Each line below must be reproduced exactly as it stands. Pictures stay out of the copy.

[Extracted page text data]

______________________________

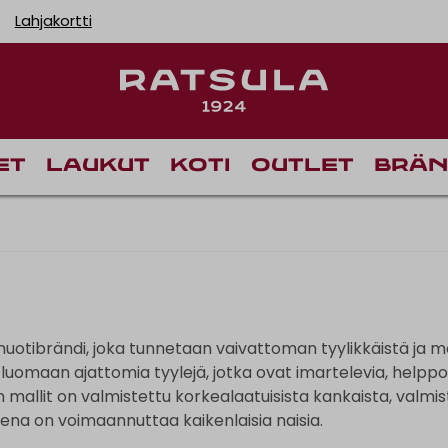
Lahjakortti
Toimituskulut alk
et
Laukut
Koti
Outlet
Brän
uotibrändi, joka tunnetaan vaivattoman tyylikkäistä ja mo
 luomaan ajattomia tyylejä, jotka ovat imartelevia, helppo
 mallit on valmistettu korkealaatuisista kankaista, valmis
teena on voimaannuttaa kaikenlaisia naisia.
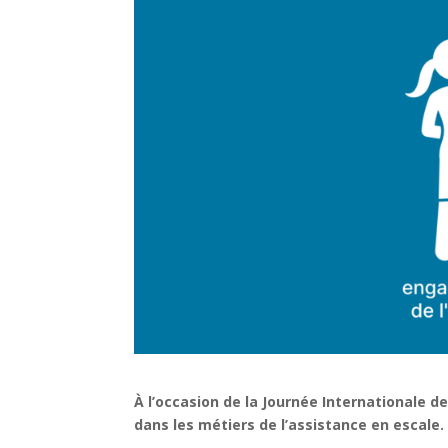
À l’occasion de la Journée Internationale
dans les métiers de l’assistance en escale.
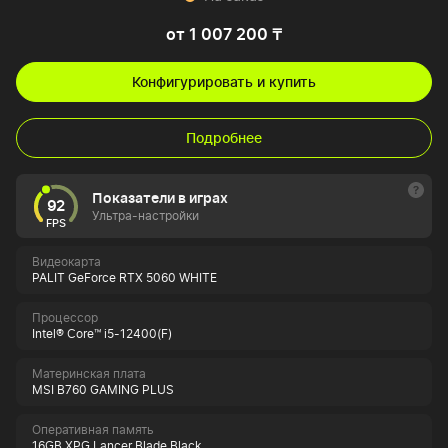
от 1 007 200 ₸
Конфигурировать и купить
Подробнее
Показатели в играх
92
Ультра-настройки
FPS
Видеокарта
PALIT GeForce RTX 5060 WHITE
Процессор
Intel® Core™ i5-12400(F)
Материнская плата
MSI B760 GAMING PLUS
Оперативная память
16GB XPG Lancer Blade Black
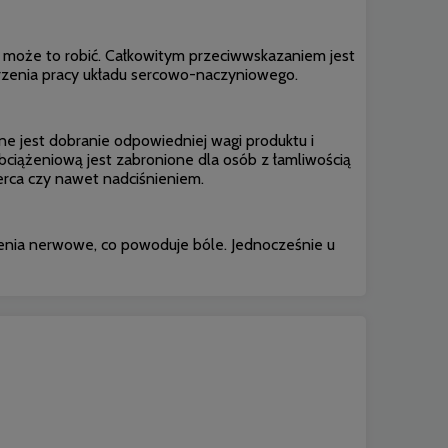
y może to robić. Całkowitym przeciwwskazaniem jest
burzenia pracy układu sercowo-naczyniowego.
e jest dobranie odpowiedniej wagi produktu i
bciążeniową jest zabronione dla osób z łamliwością
serca czy nawet nadciśnieniem.
zenia nerwowe, co powoduje bóle. Jednocześnie u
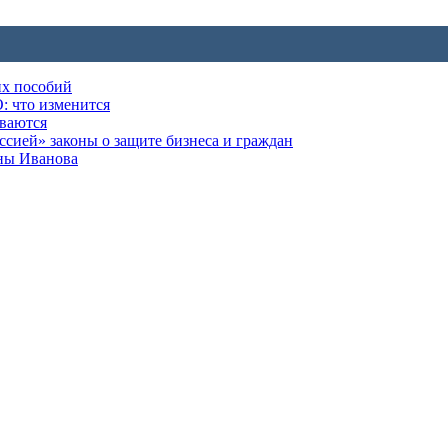
их пособий
: что изменится
ываются
ией» законы о защите бизнеса и граждан
оны Иванова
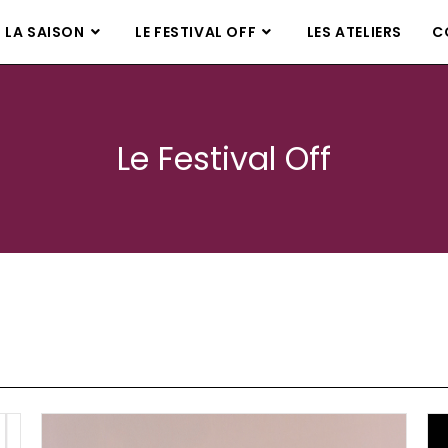
LA SAISON
LE FESTIVAL OFF
LES ATELIERS
C
Le Festival Off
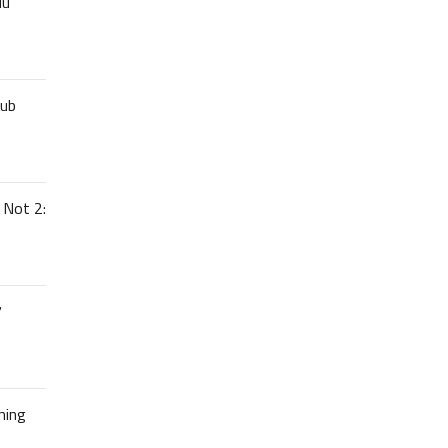
uu
lub
 Not 2:
7
hing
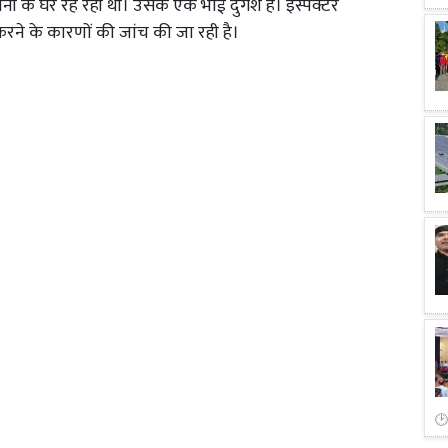
नी के घर रह रही थी। उसके एक भाई दुर्गेश है। इंस्पेक्टर
रने के कारणों की जांच की जा रही है।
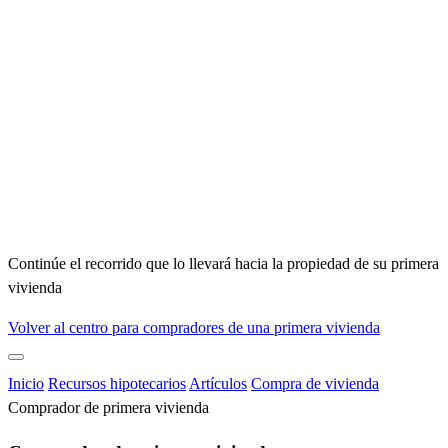
Continúe el recorrido que lo llevará hacia la propiedad de su primera
vivienda
Volver al centro para compradores de una primera vivienda
Inicio
Recursos hipotecarios
Artículos
Compra de vivienda
Comprador de primera vivienda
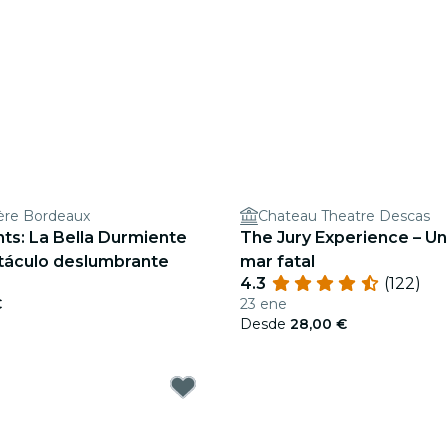
ière Bordeaux
Chateau Theatre Descas
ghts: La Bella Durmiente
The Jury Experience – Una
táculo deslumbrante
mar fatal
4.3
(122)
€
23 ene
Desde
28,00 €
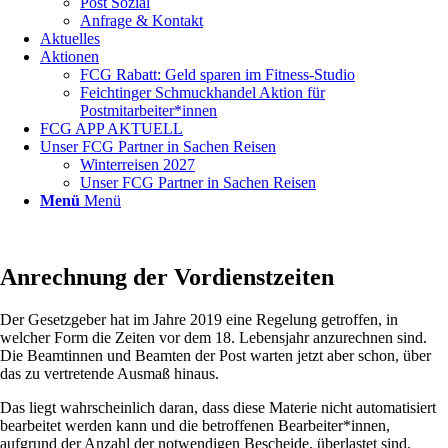
Post Sozial
Anfrage & Kontakt
Aktuelles
Aktionen
FCG Rabatt: Geld sparen im Fitness-Studio
Feichtinger Schmuckhandel Aktion für
Postmitarbeiter*innen
FCG APP AKTUELL
Unser FCG Partner in Sachen Reisen
Winterreisen 2027
Unser FCG Partner in Sachen Reisen
Menü
Menü
Anrechnung der Vordienstzeiten
Der Gesetzgeber hat im Jahre 2019 eine Regelung getroffen, in
welcher Form die Zeiten vor dem 18. Lebensjahr anzurechnen sind.
Die Beamtinnen und Beamten der Post warten jetzt aber schon, über
das zu vertretende Ausmaß hinaus.
Das liegt wahrscheinlich daran, dass diese Materie nicht automatisiert
bearbeitet werden kann und die betroffenen Bearbeiter*innen,
aufgrund der Anzahl der notwendigen Bescheide, überlastet sind.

______________________________

- **RESULT OF THIS TASK**:
Lahjakortti
Toimituskulut alk
et
Laukut
Koti
Outlet
Brän
uotibrändi, joka tunnetaan vaivattoman tyylikkäistä ja mo
 luomaan ajattomia tyylejä, jotka ovat imartelevia, helppo
 mallit on valmistettu korkealaatuisista kankaista, valmis
teena on voimaannuttaa kaikenlaisia naisia.
À l’occasion de la Journée Internationale
dans les métiers de l’assistance en escale.
от 1 007 200 ₸
Конфигурировать и купить
Подробнее
Показатели в играх
92
Ультра-настройки
FPS
Видеокарта
PALIT GeForce RTX 5060 WHITE
Процессор
Intel® Core™ i5-12400(F)
Материнская плата
MSI B760 GAMING PLUS
Оперативная память
16GB XPG Lancer Blade Black
y może to robić. Całkowitym przeciwwskazaniem jest
burzenia pracy układu sercowo-naczyniowego.
e jest dobranie odpowiedniej wagi produktu i
bciążeniową jest zabronione dla osób z łamliwością
serca czy nawet nadciśnieniem.
zenia nerwowe, co powoduje bóle. Jednocześnie u
их пособий
: что изменится
ываются
ией» законы о защите бизнеса и граждан
оны Иванова
LA SAISON
LE FESTIVAL OFF
LES ATELIERS
C
Le Festival Off
uu
lub
 Not 2:
7
hing
नी के घर रह रही थी। उसके एक भाई दुर्गेश है। इंस्पेक्टर
रने के कारणों की जांच की जा रही है।
Continúe el recorrido que lo llevará hacia la propiedad de su primera
vivienda
Volver al centro para compradores de una primera vivienda
Inicio
Recursos hipotecarios
Artículos
Compra de vivienda
Comprador de primera vivienda
ière Bordeaux
Chateau Theatre Descas
ghts: La Bella Durmiente
The Jury Experience – Una
táculo deslumbrante
mar fatal
4.3
(122)
€
23 ene
Desde
28,00 €
Post Sozial
Anfrage & Kontakt
Aktuelles
Aktionen
FCG Rabatt: Geld sparen im Fitness-Studio
Feichtinger Schmuckhandel Aktion für
Postmitarbeiter*innen
FCG APP AKTUELL
Unser FCG Partner in Sachen Reisen
Winterreisen 2027
Unser FCG Partner in Sachen Reisen
Menü
Menü
Anrechnung der Vordienstzeiten
Der Gesetzgeber hat im Jahre 2019 eine Regelung getroffen, in
welcher Form die Zeiten vor dem 18. Lebensjahr anzurechnen sind.
Die Beamtinnen und Beamten der Post warten jetzt aber schon, über
das zu vertretende Ausmaß hinaus.
Das liegt wahrscheinlich daran, dass diese Materie nicht automatisiert
bearbeitet werden kann und die betroffenen Bearbeiter*innen,
aufgrund der Anzahl der notwendigen Bescheide, überlastet sind.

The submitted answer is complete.